FRONTERA DE PALABRAS

Jaime Sabines

Mauricio Leyva. *Esta columna expresa el punto de vista de su autor, no necesariamente de La Razón
Mauricio Leyva. *Esta columna expresa el punto de vista de su autor, no necesariamente de La Razón Foto: *Esta columna expresa el punto de vista de su autor, no necesariamente de La Razón.

Hoy escribo desde ese fondo donde la poesía dejó de ser un adorno y se convirtió en una herida. Y en ese fondo, inevitablemente, aparece un nombre: Jaime Sabines. Llegué a Sabines por accidente, o mejor dicho, por un “golpe de poesía”. Tenía poco más de veinte años cuando, en casa de mi abuela, tiré sin querer un libro de un viejo librero. Cayó abierto, como si supiera lo que hacía, en un poema que decía: “No es que muera de amor, muero de ti, amor, de amor de ti”. Ese instante fue una revelación. Porque en ese momento entendí que la poesía no era aquello que me habían enseñado a recitar los lunes en los homenajes a la Bandera. No eran las rimas acartonadas ni las odas en la boca de declamadores impostados. La poesía, descubrí, podía ser otra cosa: un animal vivo. Y Sabines era ese animal. Un animal lento, oscuro, a veces amargo, que no pedía permiso para entrar.
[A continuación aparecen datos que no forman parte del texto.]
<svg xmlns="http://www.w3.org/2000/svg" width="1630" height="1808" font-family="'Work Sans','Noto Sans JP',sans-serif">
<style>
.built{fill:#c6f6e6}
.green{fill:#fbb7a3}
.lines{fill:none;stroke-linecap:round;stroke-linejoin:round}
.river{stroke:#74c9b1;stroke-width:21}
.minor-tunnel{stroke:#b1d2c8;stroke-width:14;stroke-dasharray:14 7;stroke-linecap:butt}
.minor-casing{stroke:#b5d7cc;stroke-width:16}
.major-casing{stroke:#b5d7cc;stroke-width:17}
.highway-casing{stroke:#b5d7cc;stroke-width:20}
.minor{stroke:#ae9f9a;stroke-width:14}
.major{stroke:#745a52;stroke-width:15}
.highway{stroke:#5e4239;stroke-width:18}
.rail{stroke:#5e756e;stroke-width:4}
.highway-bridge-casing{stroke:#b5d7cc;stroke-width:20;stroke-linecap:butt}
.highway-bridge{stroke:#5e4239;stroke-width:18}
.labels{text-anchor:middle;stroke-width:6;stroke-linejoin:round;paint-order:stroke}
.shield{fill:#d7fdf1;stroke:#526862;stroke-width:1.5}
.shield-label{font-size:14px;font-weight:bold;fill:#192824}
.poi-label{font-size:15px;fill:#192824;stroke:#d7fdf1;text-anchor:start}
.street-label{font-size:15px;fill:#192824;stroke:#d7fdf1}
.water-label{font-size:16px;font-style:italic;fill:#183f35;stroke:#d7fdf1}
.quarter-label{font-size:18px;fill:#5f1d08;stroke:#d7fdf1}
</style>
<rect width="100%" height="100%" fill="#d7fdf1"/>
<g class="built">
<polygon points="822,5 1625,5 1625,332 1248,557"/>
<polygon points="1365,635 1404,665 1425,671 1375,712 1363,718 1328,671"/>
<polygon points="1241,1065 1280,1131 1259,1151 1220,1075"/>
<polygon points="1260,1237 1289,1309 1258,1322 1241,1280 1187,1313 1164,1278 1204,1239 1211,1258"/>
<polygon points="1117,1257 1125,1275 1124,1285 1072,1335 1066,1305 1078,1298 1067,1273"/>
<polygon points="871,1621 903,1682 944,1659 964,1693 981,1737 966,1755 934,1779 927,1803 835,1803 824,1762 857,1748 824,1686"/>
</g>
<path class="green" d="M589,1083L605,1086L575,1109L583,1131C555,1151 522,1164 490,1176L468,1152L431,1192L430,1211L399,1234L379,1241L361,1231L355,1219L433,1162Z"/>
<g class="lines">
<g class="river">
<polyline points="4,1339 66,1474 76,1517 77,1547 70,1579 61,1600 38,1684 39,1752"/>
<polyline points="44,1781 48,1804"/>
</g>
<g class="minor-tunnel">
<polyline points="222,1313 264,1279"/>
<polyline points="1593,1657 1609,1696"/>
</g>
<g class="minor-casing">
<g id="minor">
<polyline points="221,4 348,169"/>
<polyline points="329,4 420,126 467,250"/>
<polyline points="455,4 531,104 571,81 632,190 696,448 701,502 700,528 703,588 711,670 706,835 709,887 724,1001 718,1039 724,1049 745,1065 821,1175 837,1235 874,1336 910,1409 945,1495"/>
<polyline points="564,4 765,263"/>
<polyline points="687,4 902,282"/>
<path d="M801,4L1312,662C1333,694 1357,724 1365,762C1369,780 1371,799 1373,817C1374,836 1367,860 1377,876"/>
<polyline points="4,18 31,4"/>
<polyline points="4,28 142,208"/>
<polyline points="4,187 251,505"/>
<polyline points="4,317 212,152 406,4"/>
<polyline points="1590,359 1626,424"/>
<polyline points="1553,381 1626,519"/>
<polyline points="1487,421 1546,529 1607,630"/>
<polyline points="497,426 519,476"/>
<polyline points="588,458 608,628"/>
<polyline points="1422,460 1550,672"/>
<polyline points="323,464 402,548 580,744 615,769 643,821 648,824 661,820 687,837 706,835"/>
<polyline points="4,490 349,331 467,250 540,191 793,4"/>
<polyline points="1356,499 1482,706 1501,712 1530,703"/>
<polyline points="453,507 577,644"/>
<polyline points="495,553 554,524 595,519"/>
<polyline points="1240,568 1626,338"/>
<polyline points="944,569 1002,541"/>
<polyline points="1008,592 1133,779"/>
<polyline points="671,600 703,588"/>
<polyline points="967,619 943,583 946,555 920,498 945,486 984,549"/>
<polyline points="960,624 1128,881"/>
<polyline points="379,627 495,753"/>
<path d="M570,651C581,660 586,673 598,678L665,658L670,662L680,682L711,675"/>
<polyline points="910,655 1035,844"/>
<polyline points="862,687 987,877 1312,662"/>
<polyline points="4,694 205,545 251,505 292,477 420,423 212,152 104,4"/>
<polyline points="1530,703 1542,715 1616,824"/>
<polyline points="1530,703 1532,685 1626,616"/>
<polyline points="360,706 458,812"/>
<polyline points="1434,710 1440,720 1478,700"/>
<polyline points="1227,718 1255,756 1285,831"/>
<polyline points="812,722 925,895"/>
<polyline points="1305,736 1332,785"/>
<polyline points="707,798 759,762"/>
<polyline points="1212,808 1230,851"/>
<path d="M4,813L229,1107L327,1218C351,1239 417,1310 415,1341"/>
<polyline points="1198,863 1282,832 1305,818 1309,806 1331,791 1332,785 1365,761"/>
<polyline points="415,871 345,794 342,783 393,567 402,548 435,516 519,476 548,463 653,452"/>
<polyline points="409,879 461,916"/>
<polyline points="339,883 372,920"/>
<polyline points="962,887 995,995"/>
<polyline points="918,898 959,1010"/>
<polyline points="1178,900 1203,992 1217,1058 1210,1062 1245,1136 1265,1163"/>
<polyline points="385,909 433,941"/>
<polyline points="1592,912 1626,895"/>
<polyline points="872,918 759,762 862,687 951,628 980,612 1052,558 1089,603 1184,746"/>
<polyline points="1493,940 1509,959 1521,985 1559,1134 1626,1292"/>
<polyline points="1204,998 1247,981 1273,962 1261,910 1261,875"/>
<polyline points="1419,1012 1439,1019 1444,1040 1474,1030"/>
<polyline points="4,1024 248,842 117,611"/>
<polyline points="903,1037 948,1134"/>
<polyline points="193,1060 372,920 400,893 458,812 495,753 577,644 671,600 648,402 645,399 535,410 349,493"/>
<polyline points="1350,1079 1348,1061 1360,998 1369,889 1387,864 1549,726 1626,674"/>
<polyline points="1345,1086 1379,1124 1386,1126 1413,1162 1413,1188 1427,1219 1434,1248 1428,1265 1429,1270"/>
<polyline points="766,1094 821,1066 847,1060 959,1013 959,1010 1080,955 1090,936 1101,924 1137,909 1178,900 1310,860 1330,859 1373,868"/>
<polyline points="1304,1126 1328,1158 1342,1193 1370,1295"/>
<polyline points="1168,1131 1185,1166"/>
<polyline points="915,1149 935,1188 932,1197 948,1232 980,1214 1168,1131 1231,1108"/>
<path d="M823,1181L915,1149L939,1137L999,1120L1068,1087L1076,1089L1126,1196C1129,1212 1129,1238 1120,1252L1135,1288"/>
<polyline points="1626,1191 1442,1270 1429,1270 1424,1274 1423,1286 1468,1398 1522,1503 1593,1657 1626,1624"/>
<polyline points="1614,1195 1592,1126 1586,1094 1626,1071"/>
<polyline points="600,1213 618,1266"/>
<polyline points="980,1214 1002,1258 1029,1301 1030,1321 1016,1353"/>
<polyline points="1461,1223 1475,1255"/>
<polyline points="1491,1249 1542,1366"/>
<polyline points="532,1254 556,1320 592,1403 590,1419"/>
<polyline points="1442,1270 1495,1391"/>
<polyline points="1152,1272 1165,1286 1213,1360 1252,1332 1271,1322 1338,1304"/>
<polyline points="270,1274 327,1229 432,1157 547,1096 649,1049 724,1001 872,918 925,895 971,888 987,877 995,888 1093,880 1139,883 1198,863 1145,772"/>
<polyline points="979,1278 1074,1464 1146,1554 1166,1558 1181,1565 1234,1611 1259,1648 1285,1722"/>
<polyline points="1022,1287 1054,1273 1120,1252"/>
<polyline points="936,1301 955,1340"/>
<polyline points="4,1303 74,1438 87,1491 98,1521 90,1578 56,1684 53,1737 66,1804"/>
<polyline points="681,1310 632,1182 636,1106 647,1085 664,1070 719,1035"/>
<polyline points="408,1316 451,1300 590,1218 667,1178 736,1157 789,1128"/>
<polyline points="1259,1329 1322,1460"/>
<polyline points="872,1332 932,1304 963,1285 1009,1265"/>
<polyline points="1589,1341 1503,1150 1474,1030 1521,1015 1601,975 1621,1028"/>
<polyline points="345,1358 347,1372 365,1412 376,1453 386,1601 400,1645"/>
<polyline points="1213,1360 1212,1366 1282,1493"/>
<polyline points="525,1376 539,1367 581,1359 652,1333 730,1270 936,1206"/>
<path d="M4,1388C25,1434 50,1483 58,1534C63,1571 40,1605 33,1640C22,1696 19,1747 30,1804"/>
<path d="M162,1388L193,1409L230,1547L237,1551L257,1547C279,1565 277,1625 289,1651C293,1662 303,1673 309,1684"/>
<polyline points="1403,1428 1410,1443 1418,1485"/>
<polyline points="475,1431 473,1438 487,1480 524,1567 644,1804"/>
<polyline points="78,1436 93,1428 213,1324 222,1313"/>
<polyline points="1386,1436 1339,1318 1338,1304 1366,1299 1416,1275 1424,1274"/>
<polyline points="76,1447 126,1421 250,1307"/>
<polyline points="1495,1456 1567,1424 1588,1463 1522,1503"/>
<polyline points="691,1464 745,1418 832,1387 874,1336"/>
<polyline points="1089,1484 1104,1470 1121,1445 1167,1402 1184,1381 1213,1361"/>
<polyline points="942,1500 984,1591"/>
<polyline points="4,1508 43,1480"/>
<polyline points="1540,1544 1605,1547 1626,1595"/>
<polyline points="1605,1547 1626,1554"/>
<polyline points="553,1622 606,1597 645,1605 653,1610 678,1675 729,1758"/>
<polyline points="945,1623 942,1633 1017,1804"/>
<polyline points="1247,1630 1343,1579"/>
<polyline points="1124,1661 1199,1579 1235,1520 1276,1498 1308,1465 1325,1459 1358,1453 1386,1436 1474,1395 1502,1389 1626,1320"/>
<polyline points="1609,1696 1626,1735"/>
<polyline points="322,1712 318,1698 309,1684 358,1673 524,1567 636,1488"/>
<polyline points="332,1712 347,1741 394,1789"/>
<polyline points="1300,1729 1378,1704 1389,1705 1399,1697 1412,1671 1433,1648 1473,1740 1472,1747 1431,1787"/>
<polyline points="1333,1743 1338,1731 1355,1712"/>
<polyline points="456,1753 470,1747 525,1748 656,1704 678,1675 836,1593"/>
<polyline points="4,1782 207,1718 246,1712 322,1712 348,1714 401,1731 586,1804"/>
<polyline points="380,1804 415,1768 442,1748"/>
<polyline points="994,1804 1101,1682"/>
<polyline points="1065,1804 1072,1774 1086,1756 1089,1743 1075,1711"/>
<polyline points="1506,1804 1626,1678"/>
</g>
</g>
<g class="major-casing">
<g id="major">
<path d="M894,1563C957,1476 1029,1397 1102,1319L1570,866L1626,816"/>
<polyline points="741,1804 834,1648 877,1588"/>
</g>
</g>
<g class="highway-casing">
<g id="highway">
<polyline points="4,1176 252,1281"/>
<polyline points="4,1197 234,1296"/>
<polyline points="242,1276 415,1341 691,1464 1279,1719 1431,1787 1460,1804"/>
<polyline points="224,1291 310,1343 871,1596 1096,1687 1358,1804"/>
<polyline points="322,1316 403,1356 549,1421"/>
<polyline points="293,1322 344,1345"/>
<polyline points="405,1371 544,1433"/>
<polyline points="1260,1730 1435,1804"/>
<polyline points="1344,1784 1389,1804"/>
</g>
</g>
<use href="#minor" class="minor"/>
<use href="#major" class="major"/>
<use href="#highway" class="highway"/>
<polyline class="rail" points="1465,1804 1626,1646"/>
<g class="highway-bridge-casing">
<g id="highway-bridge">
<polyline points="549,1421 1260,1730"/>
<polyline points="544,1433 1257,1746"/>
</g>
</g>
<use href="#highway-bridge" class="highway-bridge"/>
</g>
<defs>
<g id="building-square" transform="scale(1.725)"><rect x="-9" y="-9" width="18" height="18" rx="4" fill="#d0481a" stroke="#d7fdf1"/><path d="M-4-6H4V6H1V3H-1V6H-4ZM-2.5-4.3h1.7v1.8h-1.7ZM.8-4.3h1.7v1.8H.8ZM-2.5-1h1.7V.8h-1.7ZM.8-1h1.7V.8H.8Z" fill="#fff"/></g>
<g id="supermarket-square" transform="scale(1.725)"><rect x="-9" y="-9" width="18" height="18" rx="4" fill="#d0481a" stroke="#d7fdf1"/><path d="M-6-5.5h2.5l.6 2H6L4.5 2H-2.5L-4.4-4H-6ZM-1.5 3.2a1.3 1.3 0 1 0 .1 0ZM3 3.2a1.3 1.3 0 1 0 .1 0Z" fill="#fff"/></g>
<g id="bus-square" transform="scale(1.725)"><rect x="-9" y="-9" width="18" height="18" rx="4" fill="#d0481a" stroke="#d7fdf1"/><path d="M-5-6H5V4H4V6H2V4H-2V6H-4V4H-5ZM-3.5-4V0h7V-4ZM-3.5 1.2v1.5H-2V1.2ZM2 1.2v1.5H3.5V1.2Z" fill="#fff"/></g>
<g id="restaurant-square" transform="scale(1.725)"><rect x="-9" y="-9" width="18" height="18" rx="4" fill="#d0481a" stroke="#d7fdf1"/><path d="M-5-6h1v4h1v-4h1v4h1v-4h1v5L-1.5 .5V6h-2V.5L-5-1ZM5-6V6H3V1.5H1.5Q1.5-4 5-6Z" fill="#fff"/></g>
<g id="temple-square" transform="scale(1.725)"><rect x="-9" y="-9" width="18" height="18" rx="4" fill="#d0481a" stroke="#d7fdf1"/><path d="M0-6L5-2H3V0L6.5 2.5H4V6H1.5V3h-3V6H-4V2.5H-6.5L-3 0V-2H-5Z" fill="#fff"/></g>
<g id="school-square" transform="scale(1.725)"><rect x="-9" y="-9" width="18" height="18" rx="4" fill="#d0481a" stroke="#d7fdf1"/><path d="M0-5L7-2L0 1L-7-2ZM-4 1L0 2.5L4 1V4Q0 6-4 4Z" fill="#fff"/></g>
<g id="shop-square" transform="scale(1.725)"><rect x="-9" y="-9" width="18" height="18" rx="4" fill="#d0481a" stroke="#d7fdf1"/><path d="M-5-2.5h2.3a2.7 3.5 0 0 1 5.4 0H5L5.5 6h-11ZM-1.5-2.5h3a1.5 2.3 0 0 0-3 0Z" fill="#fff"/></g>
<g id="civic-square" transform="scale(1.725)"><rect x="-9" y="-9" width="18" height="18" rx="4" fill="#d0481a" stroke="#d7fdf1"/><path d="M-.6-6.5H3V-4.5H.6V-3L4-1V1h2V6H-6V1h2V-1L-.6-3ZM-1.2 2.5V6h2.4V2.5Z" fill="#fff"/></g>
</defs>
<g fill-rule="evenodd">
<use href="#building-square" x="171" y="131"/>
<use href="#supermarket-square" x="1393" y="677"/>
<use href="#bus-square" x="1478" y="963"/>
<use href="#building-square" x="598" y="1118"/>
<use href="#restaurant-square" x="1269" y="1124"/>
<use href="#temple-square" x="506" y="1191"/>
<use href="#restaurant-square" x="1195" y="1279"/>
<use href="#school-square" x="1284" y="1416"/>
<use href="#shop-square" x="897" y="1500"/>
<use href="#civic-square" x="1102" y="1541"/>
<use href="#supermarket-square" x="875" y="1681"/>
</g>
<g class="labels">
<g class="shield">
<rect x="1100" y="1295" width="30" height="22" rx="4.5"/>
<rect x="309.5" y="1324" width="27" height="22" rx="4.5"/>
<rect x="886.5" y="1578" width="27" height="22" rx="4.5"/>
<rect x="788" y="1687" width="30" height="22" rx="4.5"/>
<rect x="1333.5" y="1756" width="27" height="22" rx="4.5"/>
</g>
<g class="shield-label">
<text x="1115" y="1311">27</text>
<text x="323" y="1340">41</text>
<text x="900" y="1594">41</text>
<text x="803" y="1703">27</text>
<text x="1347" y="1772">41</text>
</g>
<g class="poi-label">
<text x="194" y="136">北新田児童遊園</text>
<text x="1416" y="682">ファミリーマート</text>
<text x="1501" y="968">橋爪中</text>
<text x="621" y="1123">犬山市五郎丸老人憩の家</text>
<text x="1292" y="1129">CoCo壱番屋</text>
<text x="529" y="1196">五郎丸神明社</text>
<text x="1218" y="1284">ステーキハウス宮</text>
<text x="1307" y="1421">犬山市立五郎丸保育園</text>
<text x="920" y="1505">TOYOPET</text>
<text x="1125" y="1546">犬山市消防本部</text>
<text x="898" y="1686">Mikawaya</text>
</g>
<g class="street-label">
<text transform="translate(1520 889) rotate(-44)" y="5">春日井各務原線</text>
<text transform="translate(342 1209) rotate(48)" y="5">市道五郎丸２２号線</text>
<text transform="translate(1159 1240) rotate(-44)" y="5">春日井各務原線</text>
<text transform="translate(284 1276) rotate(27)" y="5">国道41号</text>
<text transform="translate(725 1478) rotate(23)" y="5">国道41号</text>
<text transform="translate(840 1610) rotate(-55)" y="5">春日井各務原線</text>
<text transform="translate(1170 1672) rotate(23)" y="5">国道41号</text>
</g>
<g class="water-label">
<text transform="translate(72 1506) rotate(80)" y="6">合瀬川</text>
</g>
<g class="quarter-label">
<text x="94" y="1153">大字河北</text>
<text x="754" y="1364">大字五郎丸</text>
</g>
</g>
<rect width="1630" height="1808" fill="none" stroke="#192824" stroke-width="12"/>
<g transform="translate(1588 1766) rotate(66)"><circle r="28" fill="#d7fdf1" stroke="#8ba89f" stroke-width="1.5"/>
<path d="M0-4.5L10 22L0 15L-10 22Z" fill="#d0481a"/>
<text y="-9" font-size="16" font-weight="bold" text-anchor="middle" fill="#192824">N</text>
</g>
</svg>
Él era un poeta que escribía desde la calle, desde la cama, desde el cuerpo, desde la enfermedad, desde la desesperación. Un poeta que no buscaba embellecer la realidad, sino arrancarle la máscara. Por eso duele leerlo. Y por eso mismo es imposible dejar de hacerlo. Hablar de Jaime Sabines hoy, a cien años de su nacimiento, implica enfrentarse a una paradoja. Por un lado, es un autor profundamente popular, casi incorporado al habla cotidiana de millones. Por otro, sigue siendo incómodo para ciertos sectores que prefieren una poesía más “correcta”, más distante, menos visceral. Sabines nunca encajó del todo en el molde del poeta respetable. Y quizá ahí radica su grandeza.

Mientras otros construían prestigio desde la solemnidad, él decidió caminar. Literalmente caminar. Se convirtió en lo que él mismo encarnó: un poeta peatón que no escribía para las élites culturales, sino para sí mismo y para los otros. Para los que aman mal, para los que dudan, para los que buscan sin encontrar. Y entonces ocurrió algo extraordinario: la gente lo hizo suyo. Nos llamó “los amorosos” y con eso nos condenó —o nos salvó— para siempre. Porque después de leerlo, ya no se puede amar de la misma manera. Ya no se puede mirar la luna sin recordar que alguien nos enseñó a tomarla a cucharadas. Ya no se puede atravesar la noche sin escuchar, en algún rincón de la memoria, ese ruido de gatos bajo un cielo oscuro y apretado. Y, sin embargo, habrá quienes intenten reducirlo. Los que, desde una superioridad impostada, descalifican su obra. Los que olvidan que escribir con claridad puede ser mucho más difícil que esconderse detrás de la oscuridad. A esos habría que recordarles algo esencial: la poesía de Sabines no busca impresionar, busca tocar. Y lo logra. Y en ese punto aparece una de las preguntas más profundas que atraviesan su obra: la de Dios. “¿Qué busco?”, se pregunta. Y en esa pregunta cabemos todos. Y entonces admite: nunca lo ha encontrado. Esa honestidad es brutal. Y es en ese momento cuando uno entiende que la poesía no es un ejercicio decorativo, sino una forma de estar en el mundo. Por eso escribir sobre él implica un riesgo: el de quedarse corto. El de no hacerle justicia. El de intentar encerrar en palabras algo que, precisamente, se caracteriza por desbordarlas. Quizá se trata, simplemente, de decir: aquí está. Sigue aquí. Y vale la pena volver él.